The Bridge: Series 3 (MHz)

This is the original superb Scandinavian version of the TV series with a mesmerizing Sofia Helin as the detective with an almost Asperger's behavioral quality, hideous social skills, but a relentless, brilliant, deductive mind. A surreal staging with a victim posed and painted like a smiling clown around a table with mannequins starts the series which gets more complex and bizarre as it rushes along. Thure Lindhardt is excellent as her new colleague with demons of his own in this first-rate series.


Island Of Terror (Scream Factory)

Set on an island off the coast of Ireland, a research laboratory working on cures for cancer unleashes a replicating series of turtle-like invisible creatures that sweep the island, sucking the bone marrow from their victims. This underrated 1966 chiller stars Peter Cushing and is extremely well directed by Terence Fisher.
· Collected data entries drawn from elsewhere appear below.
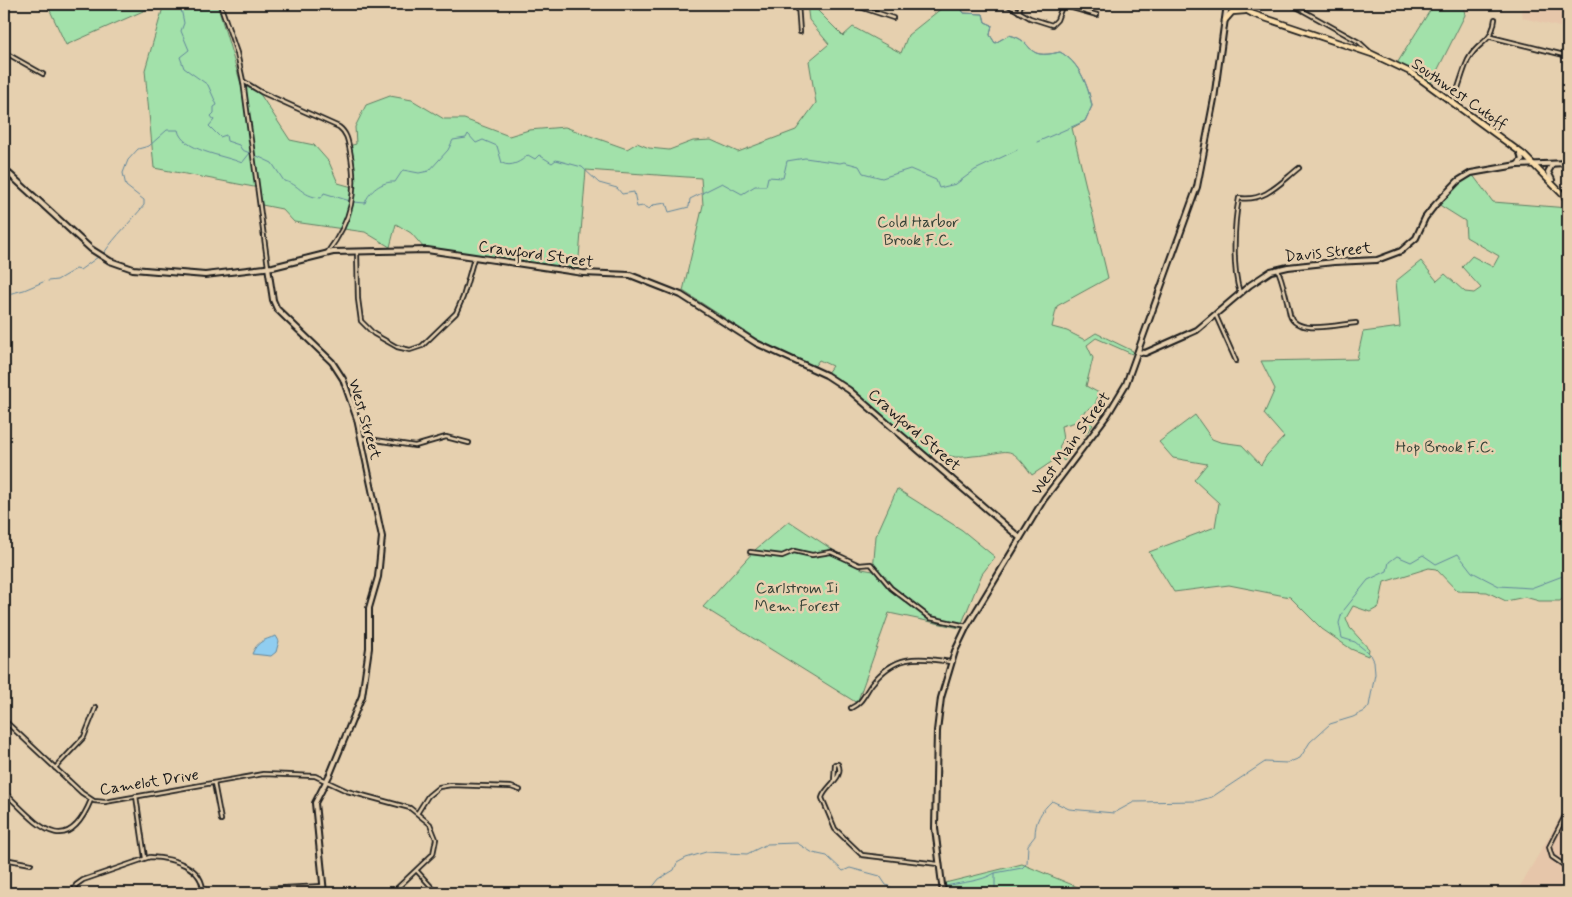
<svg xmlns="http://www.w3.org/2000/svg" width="1572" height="897" viewBox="0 0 1572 897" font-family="Mynerve,sans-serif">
	<rect width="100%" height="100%" fill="#e6d0af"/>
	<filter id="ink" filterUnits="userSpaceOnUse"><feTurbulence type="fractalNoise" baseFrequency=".02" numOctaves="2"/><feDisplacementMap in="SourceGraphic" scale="10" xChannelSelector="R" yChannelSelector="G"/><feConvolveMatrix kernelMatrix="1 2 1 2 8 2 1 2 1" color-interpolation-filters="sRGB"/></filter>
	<g filter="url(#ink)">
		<g fill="#e6c6aa">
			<path d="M1521,4H1568V29L1523,18Z"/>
			<path d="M1568,804V893H1516L1547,840Z"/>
		</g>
		<g fill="#a2e1aa" stroke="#5f7e63">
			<path d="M47,4H159L66,45Z"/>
			<path d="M164,4H217L241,84L260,94L290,140L314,145L329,162L338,183L356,188L349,146L356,144L355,127L366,105L390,96L412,100L444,119H464L509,136L529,130L565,127L627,149L637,143L649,148L669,150L693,141L711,140L738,152L796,130L816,103L809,61L829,44L809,20L807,4H817L818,11L843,36L853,27L901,53L908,35L947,4H958L964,13L983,14L985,22L992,25L990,35L995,43L1009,35C1037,41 1022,61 1060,52C1079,62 1088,85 1092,106L1085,121L1072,128L1108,278L1057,306L1052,327L1067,331L1085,340L1096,333L1133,351L1132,354L1096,338L1087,345L1093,358L1086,386L1099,393L1095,405L1081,414L1093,425L1085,435L1080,421L1061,426L1063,440L1059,447L1069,455L1064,461L1059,457L1032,475C1007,440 1010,454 973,456C967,457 956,458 950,456C944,454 942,452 935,452L931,457L854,390L827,373L832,366L819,360L813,368L766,345L683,291L703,205L701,178L586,170L578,270L424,248L411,233L396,224L390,247L365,232L294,222L282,209L262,205L259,188L154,168L145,70Z"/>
			<path d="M1434,4H1463L1465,15L1430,85L1396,65Z"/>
			<path d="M1472,174L1493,202L1568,208V593L1560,601H1539L1525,597L1506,601L1487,592L1457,591L1436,569L1429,568L1384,582L1379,607L1370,612L1353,606L1346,618L1350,628L1369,649L1368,656L1351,649L1322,629L1290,597L1229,585L1174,592L1149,552L1215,527L1219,503L1194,480L1207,464L1173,458L1159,442L1195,415L1212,439L1220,442L1242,445L1261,465L1267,455L1284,437L1264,414L1275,389L1261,361L1357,359L1363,332L1400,327L1396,281L1421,261L1437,281L1445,274L1465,292L1474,293L1481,288L1462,267L1472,256L1493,267L1499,256L1466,237L1465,221L1438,204L1459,183Z"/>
			<path d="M897,489L962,530L995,557L982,574L960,628L889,613L857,703L703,607L755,550L789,521L862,569L873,571L876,536Z"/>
			<path d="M1022,864L1092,893H948L945,883Z"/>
		</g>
		<path fill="#90cdf0" stroke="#62869b" d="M276,636L279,641L276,652L271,656L252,654C257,642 263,640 276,636Z"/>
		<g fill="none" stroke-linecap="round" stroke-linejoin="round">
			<g stroke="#62869b" stroke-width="1">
				<path d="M958,4L964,13L983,14L985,22L992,25L990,35L995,43L1009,35C1037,41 1022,61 1060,52C1079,62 1088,85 1092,106L1085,121L1037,142"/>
				<path d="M255,155L272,163L284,181C300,184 300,196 321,198L324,193L350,201"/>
				<path d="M354,202L365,203C369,191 382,181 395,182L403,170L419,173L429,171L448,150L453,140L466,138L468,134L476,143L483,140L497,146L502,163C511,168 522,161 528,155L535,159L539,155L552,163L556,160L582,167L599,183L617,188L622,194L634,192L637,207L643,206L649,209L653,205L666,203L669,212L689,207L690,199L722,183L742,194L755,186H766L768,177L783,178L787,161L805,158L840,163L844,162L859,166L863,173L882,178L910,169L936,180L939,188L956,184L975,170L1017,150"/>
				<path d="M104,253C116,235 131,222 144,205V200L126,186L123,173L128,160L138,149L149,146L167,130H178C182,151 224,155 242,163L250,153L242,150L239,145L227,141L226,135L220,137L209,126L214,120L211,116L214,113V107L217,105L208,85L184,68L180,57L189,50L181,31L184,23L180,4"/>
				<path d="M48,281L57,280L76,269L80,270L98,257"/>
				<path d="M4,295L24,290L43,282"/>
				<path d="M1344,610L1368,580L1387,571L1389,562L1397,556L1411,562L1423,555L1436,564L1458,554L1472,572L1499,586L1531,588L1568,574"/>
				<path d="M946,886C962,882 980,882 995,873"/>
				<path d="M648,893L659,879L674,870L677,863L686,858L706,852L747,854L767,844L797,843L813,853L827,856L843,871L850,868L880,876L886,885L903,893"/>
				<path d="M903,893L914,890H936"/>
				<path d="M995,893V873L1022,868L1027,863L1028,845L1035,836C1035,821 1041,811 1052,801L1069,809L1114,813L1134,802L1197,801L1212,797L1265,762L1287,763L1300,758L1310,742L1330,724L1353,717L1365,711L1369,706L1375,674L1374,661L1371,655L1355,642L1342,638L1339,623L1342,613"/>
			</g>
			<defs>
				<g id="street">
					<path d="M220,4L237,53L243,81L268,267"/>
					<path d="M798,4L800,32"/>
					<path d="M851,4L893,18"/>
					<path d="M1006,4L1030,18L1052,25L1057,20L1063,4"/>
					<path d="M1291,4L1359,42L1371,53"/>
					<path d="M717,5V4"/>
					<path d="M1062,5L1097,15"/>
					<path d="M1019,12L1021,4"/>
					<path d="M1491,37L1568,56"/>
					<path d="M4,52L43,74"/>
					<path d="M243,81L261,92L339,127C347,133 348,141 350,151C358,191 352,220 327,253"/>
					<path d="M1453,101C1459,88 1462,73 1468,60C1479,39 1491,46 1495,19"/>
					<path d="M357,252L358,299L361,321L374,334L397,347L410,350L422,346L456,313L463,297L474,258"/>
					<path d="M1278,270C1284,285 1287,300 1290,315C1296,336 1340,324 1356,323"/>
					<path d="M1240,293C1232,269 1234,223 1239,198C1265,202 1280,183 1299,168"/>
					<path d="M1216,316L1236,361"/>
					<path d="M362,438L415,446L446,437L469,443"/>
					<path d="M750,552L782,556L794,551L812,555L831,552L859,565L871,564L891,588L930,618L967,626"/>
					<path d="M851,708C862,703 864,695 871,685C895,654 915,657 951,662"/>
					<path d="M4,720L82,793L94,801L105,802L263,774L315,776L347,791L410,808L430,824L436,839L433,854L392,893"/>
					<path d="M55,768L84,737L96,707"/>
					<path d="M834,781L835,764H838C845,778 825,786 822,798L835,829L862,855L938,864"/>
					<path d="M214,783L221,820"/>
					<path d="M4,792C36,822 65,863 91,800"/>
					<path d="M136,796L145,858"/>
					<path d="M1568,810L1549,847L1552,857L1568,868"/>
					<path d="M418,812L428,796L439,787L451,785L511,787L520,790"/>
					<path d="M4,859L31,864"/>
					<path d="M417,871L437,893"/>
					<path d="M73,893L76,885L83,880L150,857C172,858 204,866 203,893"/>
					<path d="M254,893L264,889L323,886"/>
				</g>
				<g id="secondary">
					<path d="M1517,165L1522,160L1520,153"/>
					<path d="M4,169L91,249L110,261L133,269L205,275L273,267L333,252L427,250L583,273L630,275L681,295L756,343L826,375L849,390L1020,538"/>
					<path d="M1552,180L1548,172L1552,165"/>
					<path d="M268,267L273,300L277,309L332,362L343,379L357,419L382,537L378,577L369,608V648L362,696L330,774L315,803L324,893"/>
					<path d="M1138,352L1145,353L1197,330L1250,285L1271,271L1288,267L1334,262L1377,260L1401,251L1416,238L1425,218L1435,205L1458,181L1471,173L1517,165L1568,163"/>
					<path d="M943,893L935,828L937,731L941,698L955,651L967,626L1044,499L1108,414L1126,384L1197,187L1214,99L1227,4"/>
				</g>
				<g id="primary">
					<path d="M1235,4L1253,14L1372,54L1412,73L1524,155L1568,200"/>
					<path d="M1225,20L1232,12L1245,11"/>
				</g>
			</defs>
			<use href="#street" stroke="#1c1c1c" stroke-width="6"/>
			<use href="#secondary" stroke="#1c1c1c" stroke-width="8"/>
			<use href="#primary" stroke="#1c1c1c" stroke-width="8"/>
			<use href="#street" stroke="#e6d0af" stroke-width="2.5"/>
			<use href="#secondary" stroke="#e6d0af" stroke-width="4"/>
			<use href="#primary" stroke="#faddab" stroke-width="4.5"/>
		</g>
	</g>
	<g text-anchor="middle" stroke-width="5" stroke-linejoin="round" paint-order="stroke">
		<g font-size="16" fill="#1c1c1c" stroke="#e6d0af">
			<text transform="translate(1460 93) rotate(35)" y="6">Southwest Cutoff</text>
			<text transform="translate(1328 251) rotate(-6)" y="6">Davis Street</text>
			<text transform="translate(536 253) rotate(8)" y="6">Crawford Street</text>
			<text transform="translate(366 419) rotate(74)" y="6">West Street</text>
			<text transform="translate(915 429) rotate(41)" y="6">Crawford Street</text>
			<text transform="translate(1070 443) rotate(-54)" y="6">West Main Street</text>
			<text transform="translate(149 781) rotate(-9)" y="6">Camelot Drive</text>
		</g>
		<g font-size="16" fill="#374338" stroke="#e6d0af">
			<text x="918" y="227">Cold Harbor<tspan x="918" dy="18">Brook F.C.</tspan></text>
			<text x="1445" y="452">Hop Brook F.C.</text>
			<text x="797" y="593">Carlstrom Ii<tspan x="797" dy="18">Mem. Forest</tspan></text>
		</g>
	</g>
	<rect width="1572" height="897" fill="none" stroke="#e6d0af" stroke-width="20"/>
	<rect x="10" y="10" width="1552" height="877" fill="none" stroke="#1c1c1c" stroke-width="2" filter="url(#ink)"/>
</svg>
One, Two, Three (Kino Lorber)

Billy Wilder's frenetic Cold War comedy stars James Cagney, who's running the Coca Cola bottling plant in Berlin and forced to babysit his boss's wild child 17-year-old daughter, Scarlet (Pamela Tiffin). Alene Francis is terrific as Cagney's acerbic wife, and Horst Buchholz is amusing (and cute) as Scarlet's Commie boyfriend.